• **MATERIAL FOR THE TASK**:

_____

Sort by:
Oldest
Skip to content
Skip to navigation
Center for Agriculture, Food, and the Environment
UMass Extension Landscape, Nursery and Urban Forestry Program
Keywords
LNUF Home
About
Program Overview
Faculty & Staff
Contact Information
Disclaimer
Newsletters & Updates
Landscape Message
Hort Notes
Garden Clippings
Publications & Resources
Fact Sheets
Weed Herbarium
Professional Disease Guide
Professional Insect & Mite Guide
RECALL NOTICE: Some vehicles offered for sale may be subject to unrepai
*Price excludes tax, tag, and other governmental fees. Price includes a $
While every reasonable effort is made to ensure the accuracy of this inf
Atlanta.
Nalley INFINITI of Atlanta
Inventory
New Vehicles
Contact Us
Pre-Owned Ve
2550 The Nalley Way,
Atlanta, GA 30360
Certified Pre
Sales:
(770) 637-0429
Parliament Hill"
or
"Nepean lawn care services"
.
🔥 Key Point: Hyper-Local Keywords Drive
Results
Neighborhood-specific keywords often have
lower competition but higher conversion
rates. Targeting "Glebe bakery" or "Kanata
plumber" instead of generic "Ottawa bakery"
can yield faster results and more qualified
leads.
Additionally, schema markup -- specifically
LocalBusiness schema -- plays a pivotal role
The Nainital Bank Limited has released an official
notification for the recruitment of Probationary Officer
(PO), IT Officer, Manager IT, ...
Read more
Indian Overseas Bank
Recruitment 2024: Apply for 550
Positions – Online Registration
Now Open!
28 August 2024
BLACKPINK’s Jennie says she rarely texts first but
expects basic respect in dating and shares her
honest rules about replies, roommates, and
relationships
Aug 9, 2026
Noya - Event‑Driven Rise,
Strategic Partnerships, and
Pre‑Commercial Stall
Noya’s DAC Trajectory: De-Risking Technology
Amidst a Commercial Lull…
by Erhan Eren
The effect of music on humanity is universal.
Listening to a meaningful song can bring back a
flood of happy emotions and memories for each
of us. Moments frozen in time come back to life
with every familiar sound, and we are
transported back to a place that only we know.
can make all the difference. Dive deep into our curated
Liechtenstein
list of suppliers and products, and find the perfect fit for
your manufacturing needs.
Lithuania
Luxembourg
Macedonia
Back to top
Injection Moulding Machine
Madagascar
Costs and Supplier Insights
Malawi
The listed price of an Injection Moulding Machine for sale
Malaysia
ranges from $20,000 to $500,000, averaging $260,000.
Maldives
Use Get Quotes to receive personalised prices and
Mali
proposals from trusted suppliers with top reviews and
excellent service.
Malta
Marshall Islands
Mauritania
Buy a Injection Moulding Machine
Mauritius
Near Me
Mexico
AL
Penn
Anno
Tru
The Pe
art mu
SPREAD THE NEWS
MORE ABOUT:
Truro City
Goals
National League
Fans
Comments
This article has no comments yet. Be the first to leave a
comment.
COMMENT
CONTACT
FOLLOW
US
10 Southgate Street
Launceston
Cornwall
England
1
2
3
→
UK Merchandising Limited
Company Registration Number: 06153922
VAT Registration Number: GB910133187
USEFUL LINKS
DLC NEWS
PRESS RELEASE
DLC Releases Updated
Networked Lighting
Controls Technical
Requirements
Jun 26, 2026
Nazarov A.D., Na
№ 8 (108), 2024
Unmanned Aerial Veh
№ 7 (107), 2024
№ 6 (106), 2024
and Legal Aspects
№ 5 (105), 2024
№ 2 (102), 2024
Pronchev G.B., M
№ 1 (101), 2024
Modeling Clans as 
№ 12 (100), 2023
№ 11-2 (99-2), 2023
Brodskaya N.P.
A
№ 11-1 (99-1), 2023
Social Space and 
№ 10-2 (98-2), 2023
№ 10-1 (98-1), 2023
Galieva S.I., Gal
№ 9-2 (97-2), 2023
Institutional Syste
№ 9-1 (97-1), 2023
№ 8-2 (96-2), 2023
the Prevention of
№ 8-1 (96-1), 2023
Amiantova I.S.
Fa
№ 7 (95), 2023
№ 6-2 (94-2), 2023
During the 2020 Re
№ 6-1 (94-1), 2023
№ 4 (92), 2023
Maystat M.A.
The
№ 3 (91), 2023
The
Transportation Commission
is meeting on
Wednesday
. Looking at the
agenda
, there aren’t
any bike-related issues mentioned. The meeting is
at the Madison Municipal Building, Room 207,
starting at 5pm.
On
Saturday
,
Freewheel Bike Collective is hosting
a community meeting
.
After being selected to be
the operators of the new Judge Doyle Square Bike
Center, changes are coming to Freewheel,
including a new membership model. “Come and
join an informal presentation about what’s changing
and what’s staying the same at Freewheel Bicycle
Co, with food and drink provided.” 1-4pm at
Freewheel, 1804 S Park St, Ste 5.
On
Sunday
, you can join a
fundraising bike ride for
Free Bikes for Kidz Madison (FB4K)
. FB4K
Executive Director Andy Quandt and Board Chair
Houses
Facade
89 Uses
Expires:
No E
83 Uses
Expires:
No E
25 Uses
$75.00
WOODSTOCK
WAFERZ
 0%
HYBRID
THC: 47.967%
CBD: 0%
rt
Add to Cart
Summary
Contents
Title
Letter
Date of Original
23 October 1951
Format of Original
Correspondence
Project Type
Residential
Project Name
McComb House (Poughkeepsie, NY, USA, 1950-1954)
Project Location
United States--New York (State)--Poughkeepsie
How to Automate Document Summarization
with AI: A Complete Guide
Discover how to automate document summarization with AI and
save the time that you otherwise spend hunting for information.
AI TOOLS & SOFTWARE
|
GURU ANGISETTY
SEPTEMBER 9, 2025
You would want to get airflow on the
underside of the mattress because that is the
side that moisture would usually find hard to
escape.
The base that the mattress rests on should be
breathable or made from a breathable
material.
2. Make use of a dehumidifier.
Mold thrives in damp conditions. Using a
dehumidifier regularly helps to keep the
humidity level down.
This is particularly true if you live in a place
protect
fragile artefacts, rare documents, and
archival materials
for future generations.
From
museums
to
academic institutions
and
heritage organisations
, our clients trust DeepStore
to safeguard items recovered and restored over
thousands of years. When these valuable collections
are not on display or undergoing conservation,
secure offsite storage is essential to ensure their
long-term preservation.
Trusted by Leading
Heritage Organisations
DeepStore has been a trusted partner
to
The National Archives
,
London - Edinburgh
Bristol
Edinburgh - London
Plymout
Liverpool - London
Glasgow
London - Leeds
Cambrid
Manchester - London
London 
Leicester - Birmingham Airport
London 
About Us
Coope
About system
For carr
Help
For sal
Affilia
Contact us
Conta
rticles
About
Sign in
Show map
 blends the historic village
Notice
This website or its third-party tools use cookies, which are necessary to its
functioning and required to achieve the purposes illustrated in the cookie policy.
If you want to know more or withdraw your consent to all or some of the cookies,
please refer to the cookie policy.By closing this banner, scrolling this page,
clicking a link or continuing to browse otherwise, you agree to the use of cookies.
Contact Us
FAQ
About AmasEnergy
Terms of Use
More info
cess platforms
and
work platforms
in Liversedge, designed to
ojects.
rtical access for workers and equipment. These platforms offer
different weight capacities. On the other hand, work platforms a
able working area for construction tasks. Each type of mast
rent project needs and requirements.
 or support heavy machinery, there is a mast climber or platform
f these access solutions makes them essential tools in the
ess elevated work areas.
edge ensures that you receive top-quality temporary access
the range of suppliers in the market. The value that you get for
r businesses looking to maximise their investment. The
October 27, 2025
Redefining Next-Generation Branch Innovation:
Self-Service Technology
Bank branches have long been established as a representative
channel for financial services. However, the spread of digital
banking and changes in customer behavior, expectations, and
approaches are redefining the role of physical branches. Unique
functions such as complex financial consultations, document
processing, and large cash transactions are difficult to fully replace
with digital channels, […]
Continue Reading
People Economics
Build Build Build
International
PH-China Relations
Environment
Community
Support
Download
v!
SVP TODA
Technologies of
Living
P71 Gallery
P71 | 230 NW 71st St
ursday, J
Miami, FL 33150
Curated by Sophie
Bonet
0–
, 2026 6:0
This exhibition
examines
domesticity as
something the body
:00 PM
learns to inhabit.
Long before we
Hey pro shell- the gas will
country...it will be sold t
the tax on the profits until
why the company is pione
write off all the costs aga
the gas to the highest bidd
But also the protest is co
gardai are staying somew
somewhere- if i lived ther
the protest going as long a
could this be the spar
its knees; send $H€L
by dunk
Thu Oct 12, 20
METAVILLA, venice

_____

• **PROBLEM DESCRIPTION**: Please write out, unchanged, the stretch of lines from the very first one through the one containing "Professional Disease Guide", including both of those lines.

• **EXERCISE OUTPUT**:
Sort by:
Oldest
Skip to content
Skip to navigation
Center for Agriculture, Food, and the Environment
UMass Extension Landscape, Nursery and Urban Forestry Program
Keywords
LNUF Home
About
Program Overview
Faculty & Staff
Contact Information
Disclaimer
Newsletters & Updates
Landscape Message
Hort Notes
Garden Clippings
Publications & Resources
Fact Sheets
Weed Herbarium
Professional Disease Guide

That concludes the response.